Traditionally event riders competed horses primarily chosen for their stamina, courage, sure-footedness and agility, and they were trained to bring out the best of their ability in the dressage and showjumping phases. Horses were naturally fast, nimble and quick-thinking to be good across country. The ability to travel easily within themselves at speed and jump out of a gallop was instinctive.

The modern sport promotes big-moving horses with a deliberate, careful jumping technique. They are not as economical in their gallop or able to jump out of their stride as naturally. Some are perhaps more likely to lack that vital fifth-leg instinct. Essentially we are asking these horses to do something which evolution did not intend.

From a safety point of view it is more nerve-racking going into the start box on such a horse — even if it feels good to be leading the dressage and the rider is confident that the horse will showjump clear. But under experienced and skilful riders, these horses are more usually the winners, especially if stamina is not fully tested due to benign terrain, ground conditions or weather. The best cross-country horses in the world are no longer the best event horses in the world.

The solution

So what are the options? Perhaps we could all be self-disciplined and only ride horses that are naturally good across country. But that is unrealistic — riders want to be competitive and so will opt for horses that can score in the 30s in the dressage and are near certain to showjump clear (as per most National Federations’ selection policies).

Perhaps we could lower the demands of the cross-country? But that’s a self-defeating circle — in a few years we’ll have the same problem again. One solution may be to remove the dressage coefficient — an idea suggested by the experienced team vet Mark Lucey. The coefficient is used to calculate dressage scores in FEI eventing competitions. A rider’s “good” percentage (for example 70%) is deducted from 100 (100-70=30). This number is multiplied by 1.5 (the coefficient) to give the final penalty score (30×1.5=45, so 70% results in a mark of 45). The overall effect is to spread out the dressage marks. With the coefficient, riders scoring 60-70% receive marks of 60-45 (a range of 15); without the coefficient they receive 40-30 (a range of 10).

The coefficient dates back to the long format, when the level was variable and set by officials at each event to reflect the likely difficulty of the speed and endurance test — if conditions were good and there were likely to be fewer penalties, the coefficient would be set lower to bring the dressage marks closer together and vice versa.

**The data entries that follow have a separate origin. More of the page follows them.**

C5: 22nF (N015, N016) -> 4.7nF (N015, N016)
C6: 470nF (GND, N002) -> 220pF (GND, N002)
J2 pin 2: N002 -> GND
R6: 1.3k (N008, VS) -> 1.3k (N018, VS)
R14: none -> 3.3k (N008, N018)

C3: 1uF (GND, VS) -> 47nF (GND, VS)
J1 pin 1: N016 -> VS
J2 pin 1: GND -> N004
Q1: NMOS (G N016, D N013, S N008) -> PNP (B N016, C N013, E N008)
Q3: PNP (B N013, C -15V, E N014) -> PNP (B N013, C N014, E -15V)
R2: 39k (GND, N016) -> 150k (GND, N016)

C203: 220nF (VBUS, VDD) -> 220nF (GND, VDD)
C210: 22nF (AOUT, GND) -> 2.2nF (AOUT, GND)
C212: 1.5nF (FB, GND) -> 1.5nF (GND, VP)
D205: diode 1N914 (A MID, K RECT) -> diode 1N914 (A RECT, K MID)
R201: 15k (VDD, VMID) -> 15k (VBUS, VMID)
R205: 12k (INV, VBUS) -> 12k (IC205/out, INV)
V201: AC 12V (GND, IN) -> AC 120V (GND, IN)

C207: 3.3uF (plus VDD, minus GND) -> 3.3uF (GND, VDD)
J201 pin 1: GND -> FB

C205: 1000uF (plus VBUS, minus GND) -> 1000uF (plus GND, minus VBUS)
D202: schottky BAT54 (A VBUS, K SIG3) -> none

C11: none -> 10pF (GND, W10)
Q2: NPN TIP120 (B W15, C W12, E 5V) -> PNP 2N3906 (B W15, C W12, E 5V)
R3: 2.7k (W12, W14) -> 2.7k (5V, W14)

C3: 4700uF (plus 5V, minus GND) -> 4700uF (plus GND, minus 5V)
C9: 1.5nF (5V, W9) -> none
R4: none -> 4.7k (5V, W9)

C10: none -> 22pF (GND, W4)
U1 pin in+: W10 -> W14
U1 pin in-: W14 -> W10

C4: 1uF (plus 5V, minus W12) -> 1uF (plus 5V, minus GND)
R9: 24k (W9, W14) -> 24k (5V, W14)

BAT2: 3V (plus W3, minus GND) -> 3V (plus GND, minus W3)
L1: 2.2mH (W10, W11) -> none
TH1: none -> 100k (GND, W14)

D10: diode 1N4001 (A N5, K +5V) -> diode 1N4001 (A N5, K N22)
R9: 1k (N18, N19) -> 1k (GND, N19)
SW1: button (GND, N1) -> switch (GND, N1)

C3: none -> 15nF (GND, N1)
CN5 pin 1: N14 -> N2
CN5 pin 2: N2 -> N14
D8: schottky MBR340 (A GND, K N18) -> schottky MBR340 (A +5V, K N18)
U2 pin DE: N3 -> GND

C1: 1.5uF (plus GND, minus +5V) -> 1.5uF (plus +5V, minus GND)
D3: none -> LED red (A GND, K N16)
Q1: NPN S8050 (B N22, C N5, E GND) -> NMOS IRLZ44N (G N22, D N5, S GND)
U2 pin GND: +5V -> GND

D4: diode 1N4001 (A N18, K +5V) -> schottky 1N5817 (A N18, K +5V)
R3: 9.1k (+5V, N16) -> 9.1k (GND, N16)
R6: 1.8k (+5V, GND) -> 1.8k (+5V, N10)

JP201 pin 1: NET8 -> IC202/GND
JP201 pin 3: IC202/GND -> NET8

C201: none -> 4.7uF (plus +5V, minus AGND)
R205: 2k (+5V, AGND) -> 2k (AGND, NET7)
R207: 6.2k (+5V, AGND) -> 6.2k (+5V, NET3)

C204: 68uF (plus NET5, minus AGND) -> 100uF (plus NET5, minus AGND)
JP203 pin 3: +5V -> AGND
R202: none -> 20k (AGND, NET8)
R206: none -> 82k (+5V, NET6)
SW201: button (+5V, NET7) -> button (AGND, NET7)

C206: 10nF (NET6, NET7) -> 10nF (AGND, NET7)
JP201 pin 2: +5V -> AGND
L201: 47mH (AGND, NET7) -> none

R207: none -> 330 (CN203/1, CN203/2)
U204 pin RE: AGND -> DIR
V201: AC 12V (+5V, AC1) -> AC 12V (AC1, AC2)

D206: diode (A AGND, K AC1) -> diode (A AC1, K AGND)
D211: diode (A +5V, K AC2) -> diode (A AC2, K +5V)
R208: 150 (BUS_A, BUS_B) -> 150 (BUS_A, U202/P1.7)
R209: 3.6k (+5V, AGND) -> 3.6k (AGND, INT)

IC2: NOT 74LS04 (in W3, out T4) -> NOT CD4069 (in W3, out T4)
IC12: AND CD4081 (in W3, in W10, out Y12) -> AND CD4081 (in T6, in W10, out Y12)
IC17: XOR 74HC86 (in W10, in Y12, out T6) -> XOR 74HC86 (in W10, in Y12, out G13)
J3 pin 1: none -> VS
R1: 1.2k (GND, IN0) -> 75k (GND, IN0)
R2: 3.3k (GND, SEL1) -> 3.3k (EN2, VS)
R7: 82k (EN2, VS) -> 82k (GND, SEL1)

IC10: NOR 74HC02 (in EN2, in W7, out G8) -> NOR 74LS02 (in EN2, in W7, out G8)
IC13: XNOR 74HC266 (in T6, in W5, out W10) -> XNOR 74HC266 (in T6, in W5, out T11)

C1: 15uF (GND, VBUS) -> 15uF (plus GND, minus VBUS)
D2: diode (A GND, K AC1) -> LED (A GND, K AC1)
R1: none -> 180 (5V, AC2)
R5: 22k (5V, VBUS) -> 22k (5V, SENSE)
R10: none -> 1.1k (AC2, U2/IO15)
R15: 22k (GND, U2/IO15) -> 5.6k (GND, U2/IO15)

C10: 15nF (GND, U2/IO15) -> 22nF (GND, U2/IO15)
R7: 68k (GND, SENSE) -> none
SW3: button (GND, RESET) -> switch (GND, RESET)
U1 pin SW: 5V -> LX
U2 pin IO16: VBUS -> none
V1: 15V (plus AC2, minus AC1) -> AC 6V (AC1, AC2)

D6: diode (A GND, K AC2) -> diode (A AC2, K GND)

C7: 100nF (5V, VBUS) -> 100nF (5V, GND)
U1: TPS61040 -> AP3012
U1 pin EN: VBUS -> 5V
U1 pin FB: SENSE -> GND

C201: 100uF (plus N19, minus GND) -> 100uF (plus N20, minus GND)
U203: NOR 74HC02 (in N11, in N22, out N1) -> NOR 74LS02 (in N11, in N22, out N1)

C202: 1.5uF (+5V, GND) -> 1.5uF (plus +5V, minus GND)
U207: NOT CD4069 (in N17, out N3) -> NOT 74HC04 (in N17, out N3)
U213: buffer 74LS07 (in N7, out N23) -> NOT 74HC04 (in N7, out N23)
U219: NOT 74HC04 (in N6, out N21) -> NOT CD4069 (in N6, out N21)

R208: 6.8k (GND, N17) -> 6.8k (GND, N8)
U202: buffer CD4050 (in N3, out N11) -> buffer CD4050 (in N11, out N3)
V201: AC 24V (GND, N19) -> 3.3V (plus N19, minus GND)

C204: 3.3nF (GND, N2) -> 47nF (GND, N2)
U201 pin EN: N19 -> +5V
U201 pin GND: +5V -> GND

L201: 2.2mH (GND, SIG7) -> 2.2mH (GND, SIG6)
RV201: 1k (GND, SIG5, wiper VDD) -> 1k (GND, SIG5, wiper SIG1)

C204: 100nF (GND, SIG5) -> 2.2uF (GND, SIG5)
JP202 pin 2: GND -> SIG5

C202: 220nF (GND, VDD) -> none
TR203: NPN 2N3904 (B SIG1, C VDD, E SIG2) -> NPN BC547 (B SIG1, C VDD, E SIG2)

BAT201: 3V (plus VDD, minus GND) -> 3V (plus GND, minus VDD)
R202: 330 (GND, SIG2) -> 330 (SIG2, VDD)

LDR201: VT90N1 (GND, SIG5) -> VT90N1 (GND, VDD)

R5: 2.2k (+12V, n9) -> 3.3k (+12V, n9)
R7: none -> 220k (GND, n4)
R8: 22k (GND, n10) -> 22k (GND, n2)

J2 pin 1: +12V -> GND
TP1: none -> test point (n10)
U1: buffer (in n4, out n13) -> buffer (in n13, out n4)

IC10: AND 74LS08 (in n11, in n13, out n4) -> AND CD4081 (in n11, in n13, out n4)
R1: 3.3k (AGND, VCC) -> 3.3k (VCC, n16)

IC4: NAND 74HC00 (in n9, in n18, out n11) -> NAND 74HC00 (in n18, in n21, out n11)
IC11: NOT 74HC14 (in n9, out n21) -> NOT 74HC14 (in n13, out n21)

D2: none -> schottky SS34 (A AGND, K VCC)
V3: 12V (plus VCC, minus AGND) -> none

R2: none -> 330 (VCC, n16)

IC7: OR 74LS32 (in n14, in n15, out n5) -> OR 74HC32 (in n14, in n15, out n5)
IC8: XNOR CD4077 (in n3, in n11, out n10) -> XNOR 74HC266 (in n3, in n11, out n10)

In the modern sport, the spread of penalties received on speed and endurance day is significantly reduced, so the level of influence that dressage has on the overall result is disproportionately high; the coefficient is now redundant. Removing it would readdress the balance of the phases, enabling true cross-country horses to be in contention after the first phase.

More importantly, it would encourage riders to compete horses that are designed by nature for the job of cross-country, bringing significant safety benefits.

With the abolition of the coefficient, this improvement would bring FEI scoring in line with BE’s and simplify results for spectators.